“We feel strongly that this is the prudent step to take in a volatile climate and believe that no TV commercial is worth risking the safety of Nando’s staff and customers,” South Africa’s Times newspaper quoted Nando’s as saying on Wednesday.
Yet, the very fact that a chicken restaurant becomes a venue for political satire is an interesting statement about freedom of expression in South Africa, and the way in which South Africans talk about politics. For a country that itself emerged from more than four decades of racist authoritarian rule, political satire has a powerful effect, and acts as a release valve for tensions that still crop up in a society where racial and class differences still have the potential to divide.
“You have a very different culture in South Africa, compared to other African countries,” says Gus Silber, a journalist and screenwriter based in Johannesburg. “In most other African countries, it’s a crime to denigrate the head of state. So South Africa is a lot more open in that way.”

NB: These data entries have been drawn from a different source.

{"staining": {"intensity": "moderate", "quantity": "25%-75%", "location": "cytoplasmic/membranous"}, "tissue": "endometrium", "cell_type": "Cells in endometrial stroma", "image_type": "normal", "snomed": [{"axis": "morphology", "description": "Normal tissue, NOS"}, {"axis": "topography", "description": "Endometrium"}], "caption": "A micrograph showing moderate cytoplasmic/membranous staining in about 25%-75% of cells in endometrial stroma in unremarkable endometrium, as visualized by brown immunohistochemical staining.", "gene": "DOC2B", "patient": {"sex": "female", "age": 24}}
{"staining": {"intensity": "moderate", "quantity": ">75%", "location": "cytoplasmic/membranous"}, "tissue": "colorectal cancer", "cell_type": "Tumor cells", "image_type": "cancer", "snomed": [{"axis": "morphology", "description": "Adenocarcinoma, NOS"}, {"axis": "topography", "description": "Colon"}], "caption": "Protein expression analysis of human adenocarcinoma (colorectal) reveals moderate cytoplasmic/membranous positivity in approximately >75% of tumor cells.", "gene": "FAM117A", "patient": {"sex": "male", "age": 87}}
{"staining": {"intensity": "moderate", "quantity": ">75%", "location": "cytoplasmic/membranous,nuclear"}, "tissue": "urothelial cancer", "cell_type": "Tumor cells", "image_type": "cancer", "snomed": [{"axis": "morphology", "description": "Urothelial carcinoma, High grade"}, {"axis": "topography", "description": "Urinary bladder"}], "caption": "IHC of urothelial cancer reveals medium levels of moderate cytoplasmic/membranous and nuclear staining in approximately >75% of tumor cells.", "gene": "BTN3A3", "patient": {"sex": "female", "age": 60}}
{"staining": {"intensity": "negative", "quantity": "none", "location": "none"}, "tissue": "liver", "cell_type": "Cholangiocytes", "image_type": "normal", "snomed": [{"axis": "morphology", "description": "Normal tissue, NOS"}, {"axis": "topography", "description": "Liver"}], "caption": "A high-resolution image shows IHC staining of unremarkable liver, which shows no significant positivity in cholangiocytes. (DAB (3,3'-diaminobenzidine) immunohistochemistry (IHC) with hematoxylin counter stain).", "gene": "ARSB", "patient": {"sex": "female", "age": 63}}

Insulting the president is still a crime in Zimbabwe, a fact that may have led local Nando’s franchises to distance themselves from the South African ad campaign, with Musekiwa Kumbula, corporate affairs director for Nando’s biggest shareholder, calling the ad “insensitive and in poor taste.”
South African satire may be “a bit broader” and stereotyped than the sophisticated commentary on Jon Stewart’s Daily Show, Mr. Silber adds, but then again, South African politicians have a penchant for broad over-the-top statements and actions themselves.